§ **Tasks to perform**:
A - In the text about motivation and coding, condense the paragraph that begins "I think, in my own experience at least" into a shorter version that keeps its main facts.
B - From the text about motivation and coding, reproduce the part starting at "So I can't speak" and ending at "fraught, is curiosity/passion/interest.", substituting "force" for "driver".
C - Resume the text about motivation and coding, picking up right after its final sentence.

§ **Document section**:
---+---

How does any of this relate to coding/software development? In one word: Motivation.
I think, in my own experience at least, motivation comes in two general flavors: The first is desperation-- you've lost your job or gotten divorced, can't pay the bills, can't feed your children, etc. It's do-or-die time; the rubber's met the road; and your back's up against the wall. There's no way out but forward. And if you can't go around an obstacle, you're simply going to need to go through it.
And while I've had a few rough patches, I harbor no delusions: I am immensely, profoundly grateful that I've led a largely privileged and fortunate life. I've never known (and obviously hope to never know) true poverty or any meaningful sense of difficulty. At the moment, my biggest daily "frustrations"/challenges largely revolve around fighting TypeScript's static type checker, learning Go, and trying to figure out all the various ways one can configure webpack.
So I can't speak to desperation. But I do know it's an immensely powerful driver.
A second driver of action though, and one less fraught, is curiosity/passion/interest.
However, the problem (or at least, my problem, speaking personally) is that, for me at least, curiosity is less powerful than desperation. My curiosity, at least historically, has largely wavered in the face of other competing life priorities (health/family/eating/sleeping) as well as just intimidation.
Like: If you're young and a newcomer, I know it can simply feel intimidating. Overwhelming. Like there's just too much and you don't know where to start.

---+---

§ **Records**:

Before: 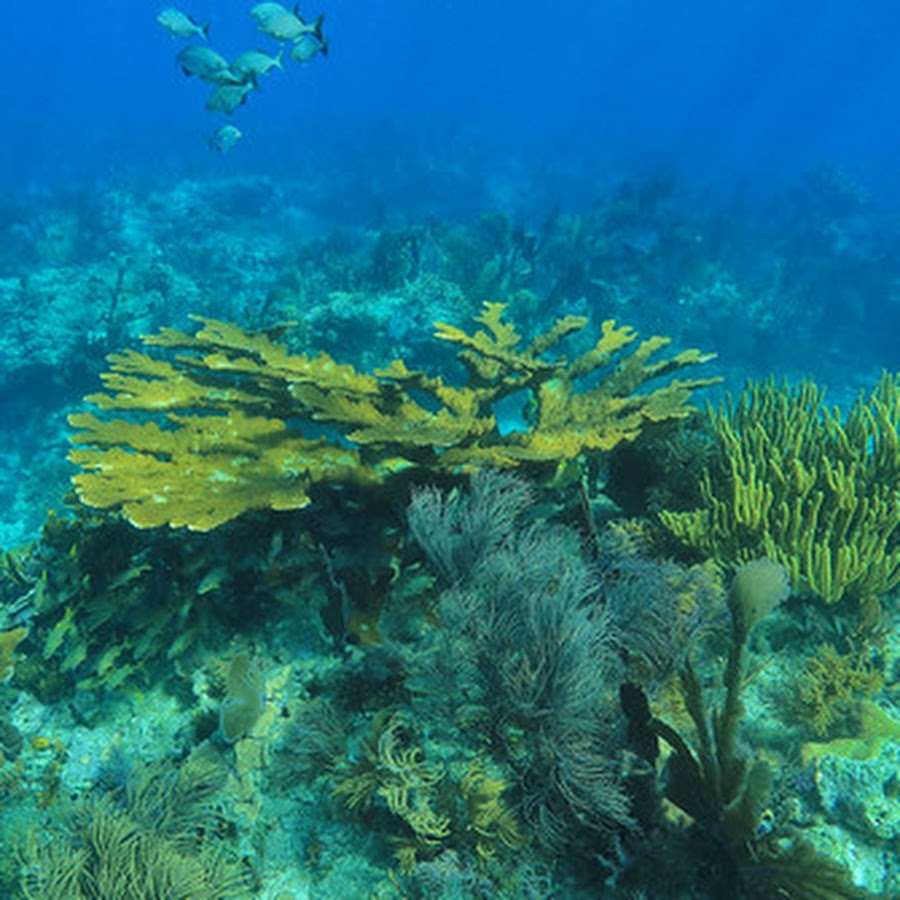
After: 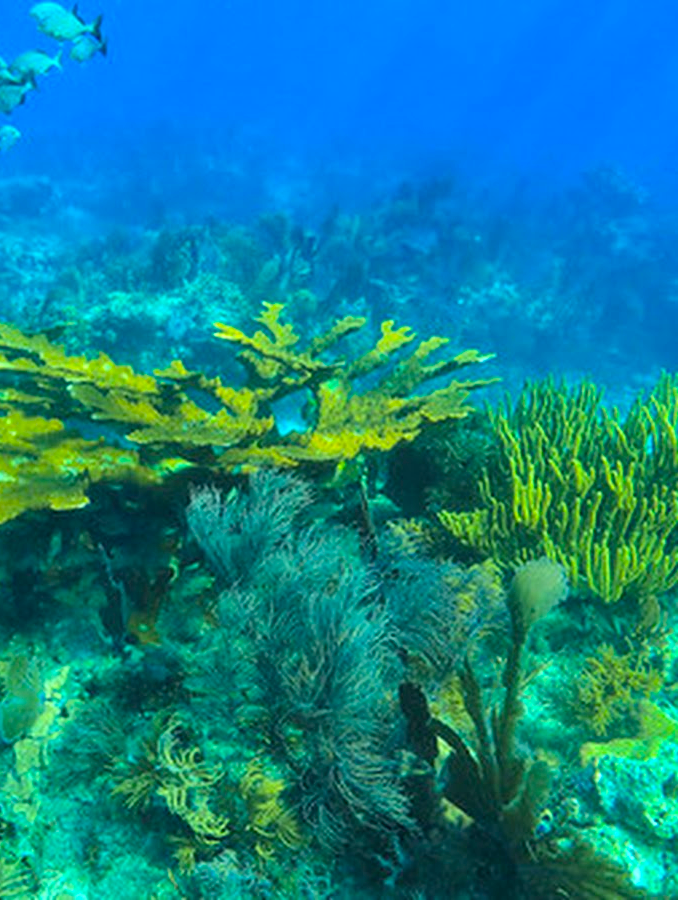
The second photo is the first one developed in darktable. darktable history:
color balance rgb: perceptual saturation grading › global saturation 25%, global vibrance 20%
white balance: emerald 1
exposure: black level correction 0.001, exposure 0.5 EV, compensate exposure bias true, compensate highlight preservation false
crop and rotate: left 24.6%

---+---

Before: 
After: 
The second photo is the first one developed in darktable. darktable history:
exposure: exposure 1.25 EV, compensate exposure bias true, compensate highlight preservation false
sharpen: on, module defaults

---+---

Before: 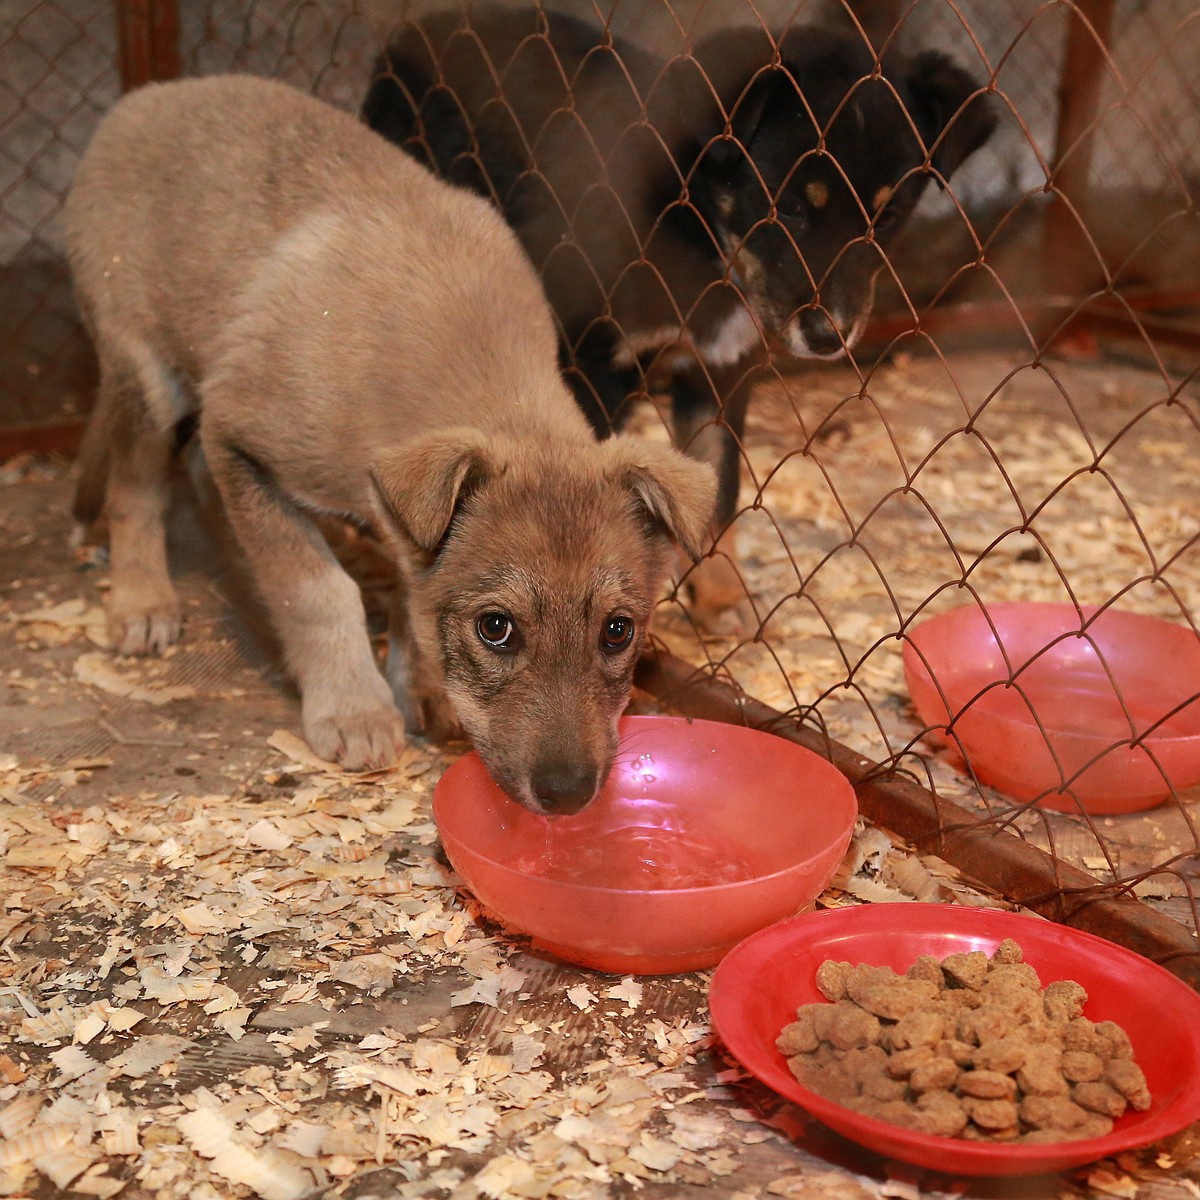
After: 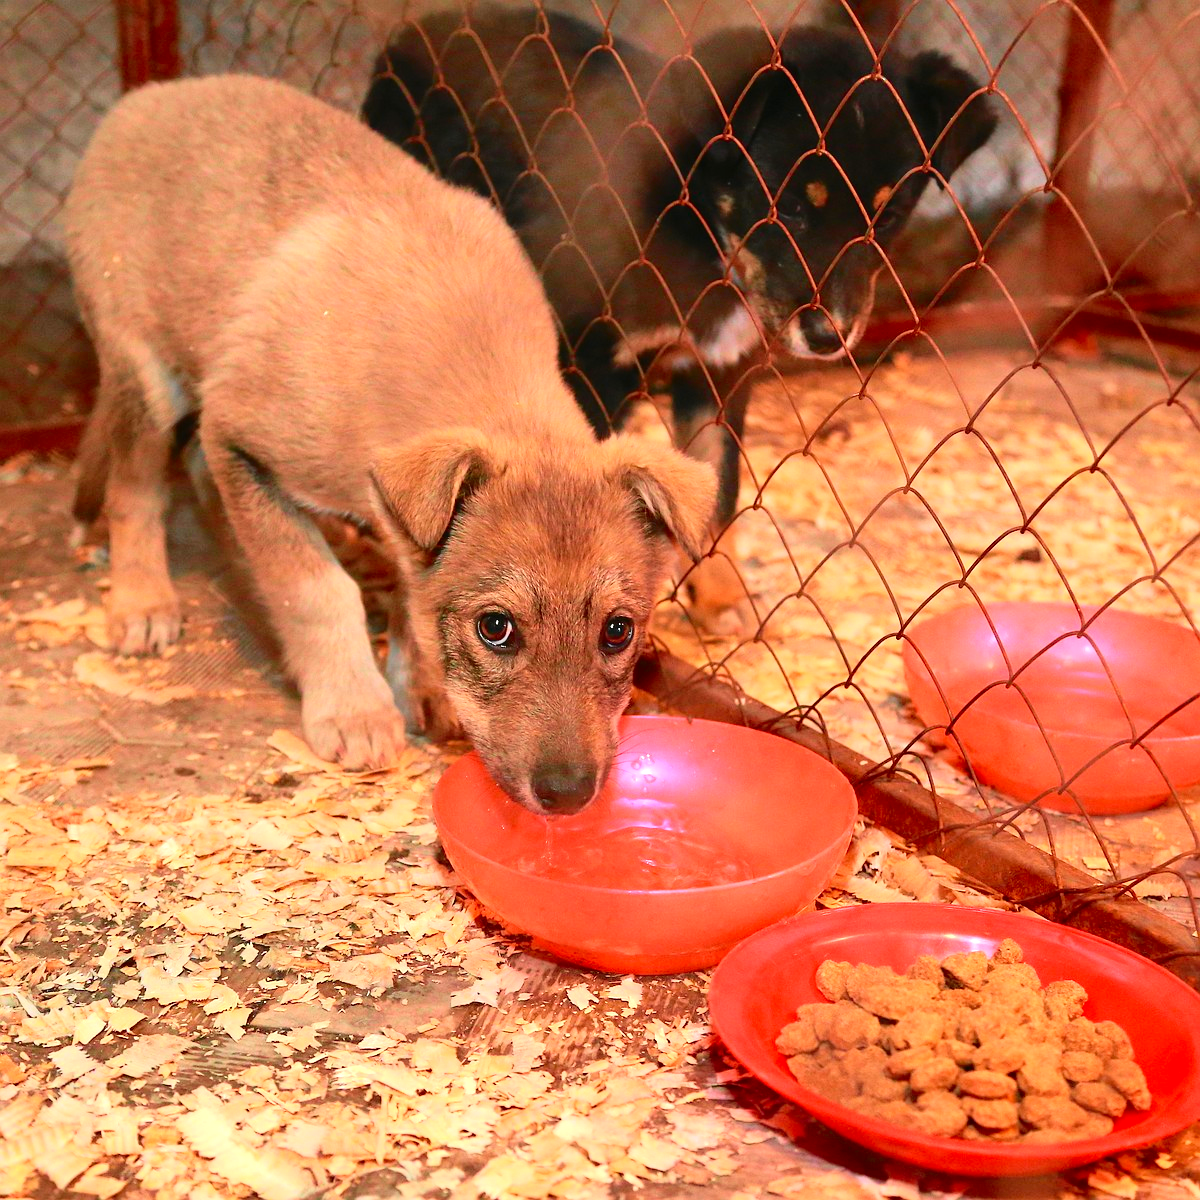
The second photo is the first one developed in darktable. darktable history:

---+---

§ **Task-by-task outputs**:
A - In my experience, motivation comes in two general flavors. The first is desperation: you've lost your job or gotten divorced and can't pay the bills or feed your children. At that do-or-die point the only way out is forward, and an obstacle you can't go around has to be gone through.

B -
So I can't speak to desperation. But I do know it's an immensely powerful force.
A second force of action though, and one less fraught, is curiosity/passion/interest.

C -
And, speaking as an old, if you are an old, I know it can feel exhausting. Like it just never ends and that you simply can't keep up. That there's always some new stack/tech/framework/library that you need to know. And that every time you look at that AWS hamburger menu, the list seems to have impossibly grown by another half-dozen menu items. And that tweens half or even a third of your age are IPO'ing Unicorns, or retiring on Bitcoin, or founding blockchain startups and making more money in single day than you'll likely ever see in your entire life.
I hear you. I feel you.
BUT: (Cue inspirational music!)
So if there's only ONE thing I hope that you will take away from this article today, it's this:
I didn't invent that. It's advice as old as all of time. Ben Popper over on the popular Stack Overflow podcast has been building an online reservation system for a dog park next to his house. A dog park! And I spent this one weekend back in March last month working on extracting and calculating Tetris stats from a videogame released back in 1989.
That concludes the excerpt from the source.